La Première ministre britannique, Theresa May, tient une conférence de presse à l\'issue d\'un sommet européen à Bruxelles (Belgique), le 11 avril 2019.   
La Première ministre britannique, Theresa May, tient une conférence de presse à l'issue d'un sommet européen à Bruxelles (Belgique), le 11 avril 2019.    (DURSUN AYDEMIR / ANADOLU AGENCY / AFP)

Le compromis est intervenu à la veille du 12 avril, la précédente date butoir pour le retrait britannique décidée au cours d'un précédent sommet. La Première ministre, Theresa May, va désormais retourner à Londres pour tenter une nouvelle fois de trouver un compromis avec les parlementaires de son pays.

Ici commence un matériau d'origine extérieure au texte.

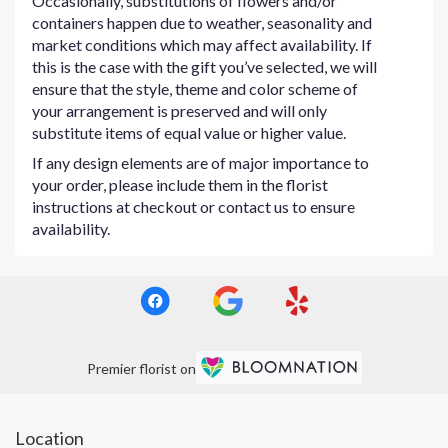
Occasionally, substitutions of flowers and/or
containers happen due to weather, seasonality and
market conditions which may affect availability. If
this is the case with the gift you’ve selected, we will
ensure that the style, theme and color scheme of
your arrangement is preserved and will only
substitute items of equal value or higher value.
If any design elements are of major importance to
your order, please include them in the florist
instructions at checkout or contact us to ensure
availability.
Premier florist on
Location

Un accord in extremis. Les dirigeants européens et Theresa May sont tombés d'accord dans la nuit du mercredi 10 au jeudi 11 avril pour un report du Brexit pouvant aller jusqu'au 31 octobre. Ils écartent ainsi provisoirement le spectre d'une séparation brutale, à l'issue d'un sommet tendu à Bruxelles. Le compromis est intervenu à la veille du 12 avril, la date butoir pour le retrait britannique décidée au cours d'un précédent sommet, et qui risquait de devenir celle d'un divorce sans accord après plus de 40 ans d'une union tourmentée.

Divisés entre les partisans d'un court report menés par la France et les défenseurs d'un délai plus long, les 27 ont mis plusieurs heures pour forger leur proposition, avant de la soumettre vers 1h30 à la Première ministre britannique.

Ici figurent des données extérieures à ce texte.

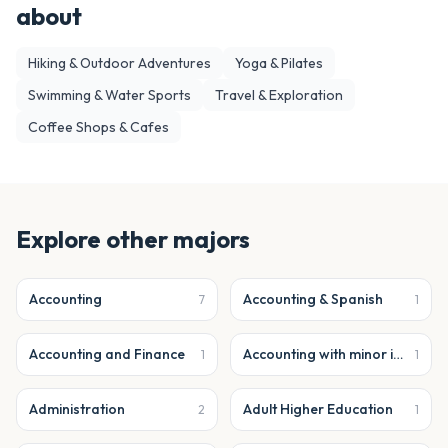
about
Hiking & Outdoor Adventures
Yoga & Pilates
Swimming & Water Sports
Travel & Exploration
Coffee Shops & Cafes
Explore other majors
Accounting
Accounting & Spanish
7
1
Accounting and Finance
Accounting with minor in business analytics
1
1
Administration
Adult Higher Education
2
1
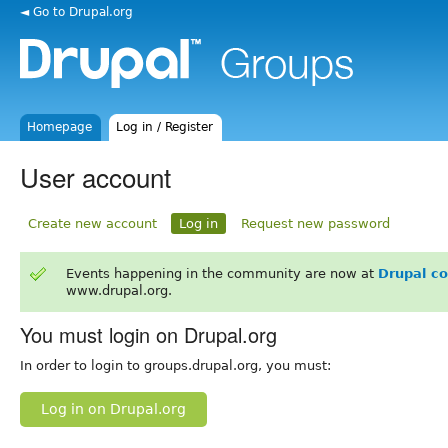
◄ Go to Drupal.org
Homepage
Log in / Register
User account
Create new account
Log in
Request new password
Events happening in the community are now at
Drupal c
www.drupal.org.
You must login on Drupal.org
In order to login to groups.drupal.org, you must:
Log in on Drupal.org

"Nous pouvons encore sortir le 22 mai"

Celle-ci l'a acceptée, même si elle avait plaidé plus tôt pour un report jusqu'au 30 juin seulement. La dirigeante conservatrice a annoncé qu'elle allait s'adresser aux députés britanniques jeudi et la poursuite des discussions avec l'opposition travailliste pour tenter de trouver un compromis à même de rassembler une majorité parlementaire.

"Nous pouvons encore sortir le 22 mai", a insisté Theresa May, soulignant qu'il suffisait pour cela que les députés donnent leur feu vert au traité de divorce qu'ils ont déjà rejeté par trois fois.

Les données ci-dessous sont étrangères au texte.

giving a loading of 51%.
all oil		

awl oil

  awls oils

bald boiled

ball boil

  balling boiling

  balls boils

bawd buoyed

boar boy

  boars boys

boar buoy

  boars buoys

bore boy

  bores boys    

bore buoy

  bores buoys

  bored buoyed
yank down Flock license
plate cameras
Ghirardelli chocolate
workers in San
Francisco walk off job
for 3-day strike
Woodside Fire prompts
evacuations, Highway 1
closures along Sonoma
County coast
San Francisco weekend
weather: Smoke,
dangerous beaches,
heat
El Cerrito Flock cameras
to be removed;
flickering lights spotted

Nous nous sommes "mis d'accord sur une extension flexible jusqu'au 31 octobre, cela signifie six mois de plus pour le Royaume-Uni pour trouver la meilleure solution possible", s'est félicité le président du Conseil européen, Donald Tusk.

Macron salue "le meilleur compromis possible"

Pendant ces six mois, le Royaume-Uni "peut encore ratifier l'accord de retrait, auquel cas il sera mis fin à la prolongation", a ajouté Donald Tusk. Londres garde aussi la possibilité "d'annuler complètement Brexit", a-t-il ajouté. 

A l'issue du sommet, le président français Emmanuel Macron a salué "le meilleur compromis possible", qui a "permis de préserver l'unité des 27". "La butée du 31 octobre nous protège" car c'est "une date clé, avant l'installation d'une nouvelle Commission" européenne, a expliqué Emmanuel Macron.